Day 7 of Kleiman v. Wright: Wright Tells Jury Kleiman Only Mined ‘Testnet’ Bitcoins
MIAMI — Craig Wright – best known for his long-standing and widely disputed claims to be Satoshi Nakamoto, the pseudonymous creator of Bitcoin – told a Miami jury on Tuesday that at least a portion of the 1.1 million bitcoin the plaintiffs’ attorneys are calling “Satoshi’s hoard” were purchased, not mined.
“I purchased them from a Russian exchange,” the Australian computer scientist stated. “They were dodgy, I know, but everyone was dodgy in 2011.”
The Tulip Trust was a mysterious and perhaps, as some sleuths have speculated, non-existent offshore trust account the plaintiffs believe Wright has used to hide bitcoins. Wright told the jury the trust was created in 2011 to shelter his assets from an investigation by the Australian Tax Office (ATO). Wright said he signed over the assets in the trust, including over a million bitcoins, to Dave Kleiman, his best friend and alleged business partner who died in 2013, to protect himself from bankruptcy.
Wright added that the approximately 1.1 million bitcoins he claims to have purchased in 2011 have since been “spent” on Wright’s companies.
The plaintiffs – Dave’s brother Ira Kleiman and W&K Info Defense Research LLC, a company Ira claims Wright and Dave owned jointly to mine and “invent” bitcoin – are seeking what they claim to be Dave’s share of the bitcoins and intellectual property from their joint business venture. They have accused Wright of stealing from Dave’s estate through a complex web of legal maneuvers, shell companies and forgeries.
Wright, for his part, maintains that he and Dave never mined or “created” bitcoin together, despite a slew of emails, chat messages and legal documents presented by the plaintiffs in which Wright tells numerous people, including Dave’s friends and family and the Australian authorities, that he and Dave had a joint mining operation.
Instead, Wright testified in court that any emails saying he and Dave mined bitcoins together were either fraudulent (Wright has long maintained that he is the victim of numerous hacks) or taken out of context.
The defense has also leaned heavily on its allegation that Wright’s autism explains both his combative demeanor and his contradictory statements. In her deposition testimony read on Monday, Wright’s wife, Ramona Watts, said the couple used to “fight every day” over misunderstandings caused by Wright’s autism.
“He is literal beyond anything,” Watts said.
Wright told the jury on Monday that at least some of the bitcoins the plaintiff considers to be part of the “Satoshi stash” owed to Dave’s estate weren’t actually bitcoins at all but “testnet bitcoins” used to test a “supercomputer” that he and Dave were purportedly developing in 2011 and 2012. A testnet is an experimental environment for software under development; coins on such a network typically cannot be transferred to a live, or mainnet, version of a blockchain and so have little if any value.
Bitcoin expert Andreas Antonopoulos, who testified last week as an expert witness for the plaintiffs, told the jury that mining bitcoin could be done with an old-fashioned office computer – which he described as a “beige tower”– until 2013.
Wright also claimed that his emails to Dave’s brother Ira, his father Louis, and his friends and business partners Patrick Paige and Carter Conrad telling them that he and Dave worked together to “create” bitcoin were purposely exaggerated to give his deceased friend a legacy in the minds of his loved ones.
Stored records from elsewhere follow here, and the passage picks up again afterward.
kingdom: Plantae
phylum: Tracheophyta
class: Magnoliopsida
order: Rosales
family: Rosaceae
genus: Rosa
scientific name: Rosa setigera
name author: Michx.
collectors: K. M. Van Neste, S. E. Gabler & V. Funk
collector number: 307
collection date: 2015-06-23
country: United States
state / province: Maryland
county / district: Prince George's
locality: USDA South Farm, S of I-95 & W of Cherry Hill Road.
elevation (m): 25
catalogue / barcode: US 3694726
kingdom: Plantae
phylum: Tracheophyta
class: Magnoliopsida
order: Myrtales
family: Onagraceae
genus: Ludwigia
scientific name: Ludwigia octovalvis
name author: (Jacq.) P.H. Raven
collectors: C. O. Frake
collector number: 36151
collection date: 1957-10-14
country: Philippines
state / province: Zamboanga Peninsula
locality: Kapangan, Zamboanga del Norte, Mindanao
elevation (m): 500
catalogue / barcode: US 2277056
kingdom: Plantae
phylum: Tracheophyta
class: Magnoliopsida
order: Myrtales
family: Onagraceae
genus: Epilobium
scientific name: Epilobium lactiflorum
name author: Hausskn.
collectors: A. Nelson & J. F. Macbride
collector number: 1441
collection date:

“I exaggerated because Dave had no one remembering him, and he was the most important person in my life for many years,” Wright tearfully told the jury, in one of his several openly emotional moments on the stand.
Wright told the jury that he did mine approximately a million bitcoins on his own, however, as “Satoshi,” (Wright told the jury he mined blocks 1 through 16) and as himself after retiring the Satoshi accounts at the end of 2010.
Wright alleges that he alone mined approximately 1 million bitcoins, that Dave independently mined approximately 1 million testnet bitcoins, and that Wright purchased 1.1 million bitcoins for the supposed Tulip Trust – the similarity in the numbers is, according to Wright, a coincidence, and the plaintiff’s attorneys are “conflating” separate batches of coins.
It is important to note that, thus far, neither side has called in an expert in blockchain forensic analysis to trace the origin and movements of any of the coins in question or to give testimony on the possible ownership of any of the wallets that hold (or held) those bitcoins.
Wright’s testimony will continue on Wednesday before the court breaks until Monday morning.
Cheyenne Ligon is a CoinDesk news reporter with a focus on crypto regulation and policy.